==== GIVEN DATA
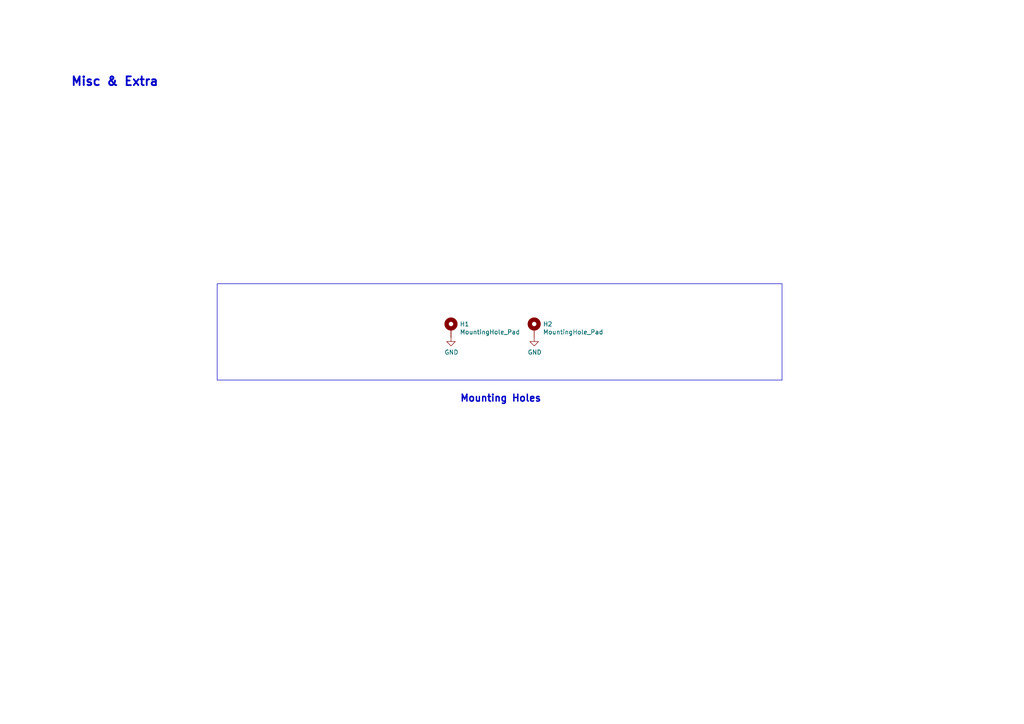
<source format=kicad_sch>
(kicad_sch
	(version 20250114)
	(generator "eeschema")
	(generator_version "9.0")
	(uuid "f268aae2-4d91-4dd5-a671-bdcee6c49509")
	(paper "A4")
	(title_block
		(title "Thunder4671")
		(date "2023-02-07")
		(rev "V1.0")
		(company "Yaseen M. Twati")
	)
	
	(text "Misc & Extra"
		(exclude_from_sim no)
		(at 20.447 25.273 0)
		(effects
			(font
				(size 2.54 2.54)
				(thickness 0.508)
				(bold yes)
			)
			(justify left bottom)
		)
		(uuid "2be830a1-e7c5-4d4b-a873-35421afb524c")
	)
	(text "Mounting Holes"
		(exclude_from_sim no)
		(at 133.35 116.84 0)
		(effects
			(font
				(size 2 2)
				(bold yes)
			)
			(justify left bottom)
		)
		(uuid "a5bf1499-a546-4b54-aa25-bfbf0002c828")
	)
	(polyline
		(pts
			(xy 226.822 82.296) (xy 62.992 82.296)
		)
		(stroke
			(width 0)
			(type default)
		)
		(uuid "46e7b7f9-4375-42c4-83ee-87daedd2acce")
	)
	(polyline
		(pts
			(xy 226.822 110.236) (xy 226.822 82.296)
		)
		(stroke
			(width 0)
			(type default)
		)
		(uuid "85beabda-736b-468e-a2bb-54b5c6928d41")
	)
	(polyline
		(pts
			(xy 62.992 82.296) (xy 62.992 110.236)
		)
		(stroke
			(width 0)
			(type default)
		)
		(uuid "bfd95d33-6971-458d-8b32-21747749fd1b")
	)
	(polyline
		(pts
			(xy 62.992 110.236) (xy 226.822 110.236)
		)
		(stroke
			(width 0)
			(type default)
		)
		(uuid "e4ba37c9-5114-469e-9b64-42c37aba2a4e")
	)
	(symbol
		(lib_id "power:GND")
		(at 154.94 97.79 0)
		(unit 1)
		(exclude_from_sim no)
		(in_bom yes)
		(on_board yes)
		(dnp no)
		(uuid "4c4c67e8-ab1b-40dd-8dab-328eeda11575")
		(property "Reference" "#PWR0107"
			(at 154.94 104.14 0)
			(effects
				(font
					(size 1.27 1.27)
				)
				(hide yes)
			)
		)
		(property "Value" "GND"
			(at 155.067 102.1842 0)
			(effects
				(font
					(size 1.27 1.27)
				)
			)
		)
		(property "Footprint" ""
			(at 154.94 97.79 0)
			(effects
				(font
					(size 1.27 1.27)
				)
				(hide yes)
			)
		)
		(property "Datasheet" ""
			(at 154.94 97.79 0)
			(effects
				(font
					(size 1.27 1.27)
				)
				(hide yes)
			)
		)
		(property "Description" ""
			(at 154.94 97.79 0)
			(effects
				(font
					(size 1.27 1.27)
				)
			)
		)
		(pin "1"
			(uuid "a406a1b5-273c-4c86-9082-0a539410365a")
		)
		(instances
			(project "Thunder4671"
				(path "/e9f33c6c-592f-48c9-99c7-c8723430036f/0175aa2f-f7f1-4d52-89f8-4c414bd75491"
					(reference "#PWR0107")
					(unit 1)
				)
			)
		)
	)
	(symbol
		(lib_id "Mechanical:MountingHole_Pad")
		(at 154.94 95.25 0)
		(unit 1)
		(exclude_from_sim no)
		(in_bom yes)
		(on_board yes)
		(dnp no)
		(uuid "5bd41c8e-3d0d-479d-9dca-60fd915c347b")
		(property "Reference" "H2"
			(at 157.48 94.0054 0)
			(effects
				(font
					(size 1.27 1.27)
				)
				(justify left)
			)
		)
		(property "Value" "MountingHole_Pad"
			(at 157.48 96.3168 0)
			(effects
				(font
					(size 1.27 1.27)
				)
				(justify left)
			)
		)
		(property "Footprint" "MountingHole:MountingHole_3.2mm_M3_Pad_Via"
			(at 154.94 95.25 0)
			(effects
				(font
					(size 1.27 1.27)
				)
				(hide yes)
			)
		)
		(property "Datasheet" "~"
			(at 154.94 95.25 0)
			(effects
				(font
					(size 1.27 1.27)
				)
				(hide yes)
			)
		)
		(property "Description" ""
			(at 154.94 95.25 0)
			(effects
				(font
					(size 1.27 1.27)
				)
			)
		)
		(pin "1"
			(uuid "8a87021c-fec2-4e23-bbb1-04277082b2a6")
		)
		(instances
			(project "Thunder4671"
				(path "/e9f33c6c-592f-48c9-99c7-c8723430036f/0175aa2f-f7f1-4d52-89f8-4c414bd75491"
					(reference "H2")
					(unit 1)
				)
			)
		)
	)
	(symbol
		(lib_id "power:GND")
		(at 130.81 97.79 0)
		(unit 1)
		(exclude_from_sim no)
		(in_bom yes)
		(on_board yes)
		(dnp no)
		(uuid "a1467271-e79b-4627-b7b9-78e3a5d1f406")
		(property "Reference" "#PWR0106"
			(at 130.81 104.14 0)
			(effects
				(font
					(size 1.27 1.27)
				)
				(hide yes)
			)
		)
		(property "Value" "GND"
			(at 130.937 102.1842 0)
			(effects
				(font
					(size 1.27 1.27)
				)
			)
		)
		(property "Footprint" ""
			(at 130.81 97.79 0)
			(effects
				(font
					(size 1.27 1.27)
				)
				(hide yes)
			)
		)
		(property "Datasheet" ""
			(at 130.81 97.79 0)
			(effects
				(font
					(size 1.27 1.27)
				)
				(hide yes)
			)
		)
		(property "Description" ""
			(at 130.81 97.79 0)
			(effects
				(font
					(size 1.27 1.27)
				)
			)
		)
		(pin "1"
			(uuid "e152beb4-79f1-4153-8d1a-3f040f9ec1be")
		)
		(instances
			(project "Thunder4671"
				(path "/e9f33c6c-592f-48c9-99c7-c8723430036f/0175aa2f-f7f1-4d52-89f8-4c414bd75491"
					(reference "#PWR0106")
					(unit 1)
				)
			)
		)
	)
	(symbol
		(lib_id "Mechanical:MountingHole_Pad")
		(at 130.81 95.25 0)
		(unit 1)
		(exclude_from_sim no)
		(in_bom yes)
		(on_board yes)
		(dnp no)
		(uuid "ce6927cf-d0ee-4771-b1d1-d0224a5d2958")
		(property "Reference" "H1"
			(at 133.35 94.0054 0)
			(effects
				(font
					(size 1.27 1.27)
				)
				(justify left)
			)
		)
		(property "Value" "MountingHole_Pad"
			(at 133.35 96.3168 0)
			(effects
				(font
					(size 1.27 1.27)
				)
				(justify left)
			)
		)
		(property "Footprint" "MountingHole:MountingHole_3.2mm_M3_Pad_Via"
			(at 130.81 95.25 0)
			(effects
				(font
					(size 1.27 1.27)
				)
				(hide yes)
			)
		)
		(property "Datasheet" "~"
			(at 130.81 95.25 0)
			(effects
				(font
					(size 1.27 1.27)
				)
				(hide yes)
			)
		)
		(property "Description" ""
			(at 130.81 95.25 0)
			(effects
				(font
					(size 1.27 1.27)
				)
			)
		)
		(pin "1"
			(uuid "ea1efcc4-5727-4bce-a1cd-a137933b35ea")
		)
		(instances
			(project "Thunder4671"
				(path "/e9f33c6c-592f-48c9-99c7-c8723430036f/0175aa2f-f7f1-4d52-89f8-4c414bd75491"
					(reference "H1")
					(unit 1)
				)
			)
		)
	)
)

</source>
========
YOUR OBJECTIVE: Copy every line in the records above that contains the word "text".

FINISHED TASK:
	(text "Misc & Extra"
	(text "Mounting Holes"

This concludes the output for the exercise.